Und ab und zu ein gemeinsames Feierabend-Bier gehört auch dazu.
Wo siehst Du die Lobos Informatik AG in 10 Jahren und was, glaubst Du, werden die grössten Herausforderungen sein?
Ich wünsche mir, dass die Lobos Informatik AG auch in 10 Jahren noch erfolgreich und wirtschaftlich solide dasteht. Dafür werde ich mich intensiv einsetzen. Zumal die letzten Monate eindrücklich gezeigt haben, wie herausfordernd es für Unternehmen plötzlich werden kann.
Zu den grösseren Herausforderungen gehören sicherlich ein vernünftiges, moderates Wachstum, das für alle, nicht zuletzt für unsere Mitarbeitenden, verkraftbar ist. Wichtig ist, dass wir mit den vorhandenen Ressourcen den richtigen Mix zwischen dem Alltagsgeschäft und der Umsetzung unserer Ideen und Visionen zu finden. Dazu bleibt häufig zu wenig Zeit – trotzdem ist die permanente Weiterentwicklung essenziell für die Zukunft, gerade für ein IT-Unternehmen.
Was beeindruckt Dich nach 30 Jahren Lobos Informatik immer noch?

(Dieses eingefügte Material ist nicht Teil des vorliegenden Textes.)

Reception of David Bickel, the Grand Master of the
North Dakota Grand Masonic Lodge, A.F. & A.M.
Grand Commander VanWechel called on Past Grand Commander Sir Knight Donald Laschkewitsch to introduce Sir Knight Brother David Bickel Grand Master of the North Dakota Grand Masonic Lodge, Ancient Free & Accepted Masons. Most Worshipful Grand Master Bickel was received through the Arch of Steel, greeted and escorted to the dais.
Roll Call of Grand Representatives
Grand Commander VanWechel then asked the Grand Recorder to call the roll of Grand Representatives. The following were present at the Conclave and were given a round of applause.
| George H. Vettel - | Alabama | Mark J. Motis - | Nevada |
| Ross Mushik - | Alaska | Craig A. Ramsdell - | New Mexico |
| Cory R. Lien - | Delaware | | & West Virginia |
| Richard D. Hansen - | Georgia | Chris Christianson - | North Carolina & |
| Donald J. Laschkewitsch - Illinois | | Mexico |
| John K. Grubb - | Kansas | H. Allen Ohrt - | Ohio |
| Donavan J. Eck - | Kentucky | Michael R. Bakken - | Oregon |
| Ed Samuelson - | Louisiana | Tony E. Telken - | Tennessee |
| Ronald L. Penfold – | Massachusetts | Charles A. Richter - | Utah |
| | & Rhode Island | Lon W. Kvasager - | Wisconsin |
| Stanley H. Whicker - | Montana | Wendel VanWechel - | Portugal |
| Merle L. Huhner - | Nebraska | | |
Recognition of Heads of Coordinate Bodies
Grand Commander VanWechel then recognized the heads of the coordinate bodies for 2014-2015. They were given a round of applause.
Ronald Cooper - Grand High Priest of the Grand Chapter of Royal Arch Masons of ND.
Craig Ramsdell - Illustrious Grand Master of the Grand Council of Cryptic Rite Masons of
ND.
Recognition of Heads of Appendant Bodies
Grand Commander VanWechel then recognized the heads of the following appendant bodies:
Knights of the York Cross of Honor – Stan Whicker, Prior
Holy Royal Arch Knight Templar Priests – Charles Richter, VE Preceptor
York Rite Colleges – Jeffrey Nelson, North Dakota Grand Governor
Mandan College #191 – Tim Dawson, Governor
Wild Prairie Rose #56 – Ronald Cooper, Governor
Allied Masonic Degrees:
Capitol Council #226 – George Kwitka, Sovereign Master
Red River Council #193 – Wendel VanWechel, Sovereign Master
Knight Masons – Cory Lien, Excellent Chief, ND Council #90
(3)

Software und Softwareentwicklung ist immer noch mein Steckenpferd. Es fasziniert mich immer wieder, was aus 0 und 1 entstehen kann oder wie eine Codezeile, manchmal sogar ein einzelnes Zeichen, die Logik einer Funktion verändern kann.
Wenn ich allein an die heutigen Möglichkeiten mobiler Geräte denke, liegt eine Entwicklung hinter uns, die wirklich beeindruckend ist. Fast bedaure ich manchmal, nicht selbst an einer App-Entwicklung beteiligt gewesen zu sein. Der Fortschritt läuft weiter und weiter – es bleibt spannend.
Herzlichen Dank für das Interview Andreas. Darf ich Dir das Schlusswort übergeben, um Dich an unsere Kunden und Mitarbeitenden zu wenden? Hast Du einen Schlusssatz für sie?
Das Schlusswort nutze ich gerne, um mich bei allen Wegbegleitern zu bedanken, die meine 30-jährige Firmenzugehörigkeit möglich gemacht haben.
Mein Dank geht an unsere Mitarbeitenden, Kunden, Partner und natürlich – last but not least – an meine Familie. Ohne die Unterstützung meiner Familie wären viele für die Lobos investierte Stunden nicht möglich und die nötige Energie nicht vorhanden gewesen. Insbesondere meine Frau hat mir immer den Rücken freigehalten und stand in den Jahren nicht hinter, sondern neben mir. Eine Haltung, die oft unterschätzt, aber immens wichtig ist.